The versatility of language comes from its vast vocabulary, and for an intuitive operation of the knowledge graph we also will use a vast vocabulary. Essentially, the schema, like language, will be constructed using a basic syntax enhanced by an extensive vocabulary.

It’s crucial for the knowledge graph to be user-friendly, as it’s intended to function as a search engine that doesn’t require users to undergo extensive training. Additionally, our schema must remain adaptable to keep up with evolving information and practices. Our design strategy also includes efforts to reduce redundancy and enhance connectivity, ensuring efficient retrieval of information. Click here for further information.

Developing Annotation Guidelines in Tandem with the text-graph notaton

Graph database files are too technical to serve as a good annotation format. Since annotations are primarily done by humans, the format should be intuitive, resemble natural language, be easy to edit and clearly show the graph structure. To bridge this gap, we need an interface that mediates between the two representations. This intermediary format can then be converted into the graph database format.

The development of such an interface language has recently gained momentum, but for the huge extent that we are requiring, we must further develop the ones proposed in the field of ‘Information Extraction’.

While the principles outlined above provide a solid foundation, imposing additional constraints can enhance the efficiency of creating the literature-graph translation system. Just like one English sentence can have several valid French translations, there can be multiple correct graph representations. However, having too many options complicates things for the graph application. By setting clearer guidelines, we can standardize these labels. Creating these guidelines requires careful consideration of all system constraints, making it a complex but crucial task. Click here for further information.

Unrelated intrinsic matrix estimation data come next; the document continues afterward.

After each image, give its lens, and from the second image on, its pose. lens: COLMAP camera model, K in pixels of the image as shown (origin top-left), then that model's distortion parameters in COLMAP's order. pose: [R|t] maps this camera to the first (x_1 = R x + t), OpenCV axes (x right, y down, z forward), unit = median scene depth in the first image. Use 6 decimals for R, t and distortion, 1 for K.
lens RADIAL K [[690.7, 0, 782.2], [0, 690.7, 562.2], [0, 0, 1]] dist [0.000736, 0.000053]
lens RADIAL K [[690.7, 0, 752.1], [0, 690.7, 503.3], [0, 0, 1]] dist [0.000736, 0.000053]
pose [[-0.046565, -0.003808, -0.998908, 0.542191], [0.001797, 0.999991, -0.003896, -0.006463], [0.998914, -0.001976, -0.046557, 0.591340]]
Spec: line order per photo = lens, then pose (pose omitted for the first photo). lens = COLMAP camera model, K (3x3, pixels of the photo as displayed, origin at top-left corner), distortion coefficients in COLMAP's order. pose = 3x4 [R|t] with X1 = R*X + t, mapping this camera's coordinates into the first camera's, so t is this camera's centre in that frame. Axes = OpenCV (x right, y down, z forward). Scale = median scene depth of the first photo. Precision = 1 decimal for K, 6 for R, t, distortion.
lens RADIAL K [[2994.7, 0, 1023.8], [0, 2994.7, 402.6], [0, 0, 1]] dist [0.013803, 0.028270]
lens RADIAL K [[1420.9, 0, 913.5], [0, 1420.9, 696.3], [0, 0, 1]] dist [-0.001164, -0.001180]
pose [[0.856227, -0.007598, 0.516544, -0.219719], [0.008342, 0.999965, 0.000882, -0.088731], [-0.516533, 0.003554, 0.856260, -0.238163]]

Finetuning of a Language Model (LLM)

Once the annotation guideline are consistent and the graph works properly as a search engine, the next step is to automate the text-to-graph translation. The ideal candidate for this task are Large Language Models (LLMs), as they have shown to be exceptionally good translators. The LLM’s main role is to interpret and organize vast amounts of unstructured text into a clear, graph-based format.

The LLM serves as the backbone of the automated process, enabling the system to handle the diverse and complex nature of scientific literature. To make this work, the LLM needs to be specifically trained for text-to-graph translation. Thus, we will extend the dataset created during the development of annotation guidelines by adding more sentence-graph pairs through manual effort.

Benchmarking the Knowledge Graph Search Function and the LLM

We will evaluate the KG based on its ability to make information hidden in text more accessible. The performance will be measured on the overlap between KG search results with other databases. This first benchmark evaluates the quality of the search result. While the improvement of the search process is our primary objective, this is difficult to measure quantitatively.

Next, we will use metrics like precision, recall, and F1-score to evaluate different tasks, including nested-relation extraction, relation classification, coreference resolution, entity linking, and inter-sentence relations. It’s important to note that our information extraction differs from previous event extraction, making direct benchmark adoption challenging. We will also sidestep the inter-annotator agreement metric, because it has limited relevance to our goals.

By following these steps, the project aims to revolutionize how scientific data is stored, retrieved, and understood, turning raw text into structured, searchable, and interconnected data.